> **Directions**: Copy the text of every record below line for line, with no changes.

Start of Block

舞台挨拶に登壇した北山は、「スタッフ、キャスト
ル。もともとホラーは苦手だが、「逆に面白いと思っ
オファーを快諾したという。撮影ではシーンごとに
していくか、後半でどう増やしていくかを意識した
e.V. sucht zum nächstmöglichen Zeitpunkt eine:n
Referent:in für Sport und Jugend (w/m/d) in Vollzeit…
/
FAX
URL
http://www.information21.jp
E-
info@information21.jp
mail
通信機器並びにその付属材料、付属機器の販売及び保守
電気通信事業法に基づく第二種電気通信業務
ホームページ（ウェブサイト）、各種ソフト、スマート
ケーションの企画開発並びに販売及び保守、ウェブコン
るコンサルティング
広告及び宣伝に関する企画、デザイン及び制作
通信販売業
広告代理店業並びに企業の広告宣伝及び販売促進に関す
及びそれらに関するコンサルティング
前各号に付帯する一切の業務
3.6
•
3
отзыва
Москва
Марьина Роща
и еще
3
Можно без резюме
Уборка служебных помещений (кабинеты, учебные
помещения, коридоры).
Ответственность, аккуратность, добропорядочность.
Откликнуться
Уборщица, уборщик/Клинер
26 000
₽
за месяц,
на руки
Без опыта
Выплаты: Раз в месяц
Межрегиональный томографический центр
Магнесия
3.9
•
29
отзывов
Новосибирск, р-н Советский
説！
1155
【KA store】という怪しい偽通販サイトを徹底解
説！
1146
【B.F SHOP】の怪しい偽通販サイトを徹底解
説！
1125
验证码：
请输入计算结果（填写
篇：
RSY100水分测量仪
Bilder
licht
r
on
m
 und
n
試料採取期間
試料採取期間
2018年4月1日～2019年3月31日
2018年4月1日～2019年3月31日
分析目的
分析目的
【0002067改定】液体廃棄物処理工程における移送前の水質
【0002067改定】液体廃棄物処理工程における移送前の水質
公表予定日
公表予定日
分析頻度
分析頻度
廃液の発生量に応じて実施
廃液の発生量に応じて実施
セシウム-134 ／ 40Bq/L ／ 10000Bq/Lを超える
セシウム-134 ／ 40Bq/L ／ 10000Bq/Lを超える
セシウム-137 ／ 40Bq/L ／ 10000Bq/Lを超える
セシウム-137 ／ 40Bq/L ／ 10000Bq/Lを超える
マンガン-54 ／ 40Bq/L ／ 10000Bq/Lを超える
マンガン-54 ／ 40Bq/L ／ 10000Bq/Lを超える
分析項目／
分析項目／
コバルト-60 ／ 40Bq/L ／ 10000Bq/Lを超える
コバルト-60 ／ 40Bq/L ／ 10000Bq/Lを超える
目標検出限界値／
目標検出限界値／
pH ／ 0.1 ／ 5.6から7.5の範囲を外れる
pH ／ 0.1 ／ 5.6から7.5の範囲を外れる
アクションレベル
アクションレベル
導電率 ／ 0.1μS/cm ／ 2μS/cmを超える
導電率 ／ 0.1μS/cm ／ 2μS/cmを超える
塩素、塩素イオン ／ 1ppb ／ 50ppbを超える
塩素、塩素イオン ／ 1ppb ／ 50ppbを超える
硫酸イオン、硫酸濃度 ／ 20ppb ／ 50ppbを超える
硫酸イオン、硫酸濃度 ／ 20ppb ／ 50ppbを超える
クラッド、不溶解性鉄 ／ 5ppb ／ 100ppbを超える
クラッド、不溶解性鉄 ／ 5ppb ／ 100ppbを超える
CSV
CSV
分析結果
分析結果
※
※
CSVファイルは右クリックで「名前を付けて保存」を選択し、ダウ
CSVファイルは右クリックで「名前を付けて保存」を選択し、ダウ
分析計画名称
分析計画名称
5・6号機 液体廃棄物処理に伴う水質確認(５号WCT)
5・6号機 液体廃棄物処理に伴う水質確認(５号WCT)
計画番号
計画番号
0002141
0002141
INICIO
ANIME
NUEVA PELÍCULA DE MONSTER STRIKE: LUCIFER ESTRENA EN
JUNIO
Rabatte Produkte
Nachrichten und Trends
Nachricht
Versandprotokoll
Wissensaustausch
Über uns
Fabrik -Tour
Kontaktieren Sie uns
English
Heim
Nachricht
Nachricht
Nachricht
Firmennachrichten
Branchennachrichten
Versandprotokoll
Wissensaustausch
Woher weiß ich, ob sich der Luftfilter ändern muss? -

End of Block

> **Your response**:
舞台挨拶に登壇した北山は、「スタッフ、キャスト
ル。もともとホラーは苦手だが、「逆に面白いと思っ
オファーを快諾したという。撮影ではシーンごとに
していくか、後半でどう増やしていくかを意識した
e.V. sucht zum nächstmöglichen Zeitpunkt eine:n
Referent:in für Sport und Jugend (w/m/d) in Vollzeit…
/
FAX
URL
http://www.information21.jp
E-
info@information21.jp
mail
通信機器並びにその付属材料、付属機器の販売及び保守
電気通信事業法に基づく第二種電気通信業務
ホームページ（ウェブサイト）、各種ソフト、スマート
ケーションの企画開発並びに販売及び保守、ウェブコン
るコンサルティング
広告及び宣伝に関する企画、デザイン及び制作
通信販売業
広告代理店業並びに企業の広告宣伝及び販売促進に関す
及びそれらに関するコンサルティング
前各号に付帯する一切の業務
3.6
•
3
отзыва
Москва
Марьина Роща
и еще
3
Можно без резюме
Уборка служебных помещений (кабинеты, учебные
помещения, коридоры).
Ответственность, аккуратность, добропорядочность.
Откликнуться
Уборщица, уборщик/Клинер
26 000
₽
за месяц,
на руки
Без опыта
Выплаты: Раз в месяц
Межрегиональный томографический центр
Магнесия
3.9
•
29
отзывов
Новосибирск, р-н Советский
説！
1155
【KA store】という怪しい偽通販サイトを徹底解
説！
1146
【B.F SHOP】の怪しい偽通販サイトを徹底解
説！
1125
验证码：
请输入计算结果（填写
篇：
RSY100水分测量仪
Bilder
licht
r
on
m
 und
n
試料採取期間
試料採取期間
2018年4月1日～2019年3月31日
2018年4月1日～2019年3月31日
分析目的
分析目的
【0002067改定】液体廃棄物処理工程における移送前の水質
【0002067改定】液体廃棄物処理工程における移送前の水質
公表予定日
公表予定日
分析頻度
分析頻度
廃液の発生量に応じて実施
廃液の発生量に応じて実施
セシウム-134 ／ 40Bq/L ／ 10000Bq/Lを超える
セシウム-134 ／ 40Bq/L ／ 10000Bq/Lを超える
セシウム-137 ／ 40Bq/L ／ 10000Bq/Lを超える
セシウム-137 ／ 40Bq/L ／ 10000Bq/Lを超える
マンガン-54 ／ 40Bq/L ／ 10000Bq/Lを超える
マンガン-54 ／ 40Bq/L ／ 10000Bq/Lを超える
分析項目／
分析項目／
コバルト-60 ／ 40Bq/L ／ 10000Bq/Lを超える
コバルト-60 ／ 40Bq/L ／ 10000Bq/Lを超える
目標検出限界値／
目標検出限界値／
pH ／ 0.1 ／ 5.6から7.5の範囲を外れる
pH ／ 0.1 ／ 5.6から7.5の範囲を外れる
アクションレベル
アクションレベル
導電率 ／ 0.1μS/cm ／ 2μS/cmを超える
導電率 ／ 0.1μS/cm ／ 2μS/cmを超える
塩素、塩素イオン ／ 1ppb ／ 50ppbを超える
塩素、塩素イオン ／ 1ppb ／ 50ppbを超える
硫酸イオン、硫酸濃度 ／ 20ppb ／ 50ppbを超える
硫酸イオン、硫酸濃度 ／ 20ppb ／ 50ppbを超える
クラッド、不溶解性鉄 ／ 5ppb ／ 100ppbを超える
クラッド、不溶解性鉄 ／ 5ppb ／ 100ppbを超える
CSV
CSV
分析結果
分析結果
※
※
CSVファイルは右クリックで「名前を付けて保存」を選択し、ダウ
CSVファイルは右クリックで「名前を付けて保存」を選択し、ダウ
分析計画名称
分析計画名称
5・6号機 液体廃棄物処理に伴う水質確認(５号WCT)
5・6号機 液体廃棄物処理に伴う水質確認(５号WCT)
計画番号
計画番号
0002141
0002141
INICIO
ANIME
NUEVA PELÍCULA DE MONSTER STRIKE: LUCIFER ESTRENA EN
JUNIO
Rabatte Produkte
Nachrichten und Trends
Nachricht
Versandprotokoll
Wissensaustausch
Über uns
Fabrik -Tour
Kontaktieren Sie uns
English
Heim
Nachricht
Nachricht
Nachricht
Firmennachrichten
Branchennachrichten
Versandprotokoll
Wissensaustausch
Woher weiß ich, ob sich der Luftfilter ändern muss? -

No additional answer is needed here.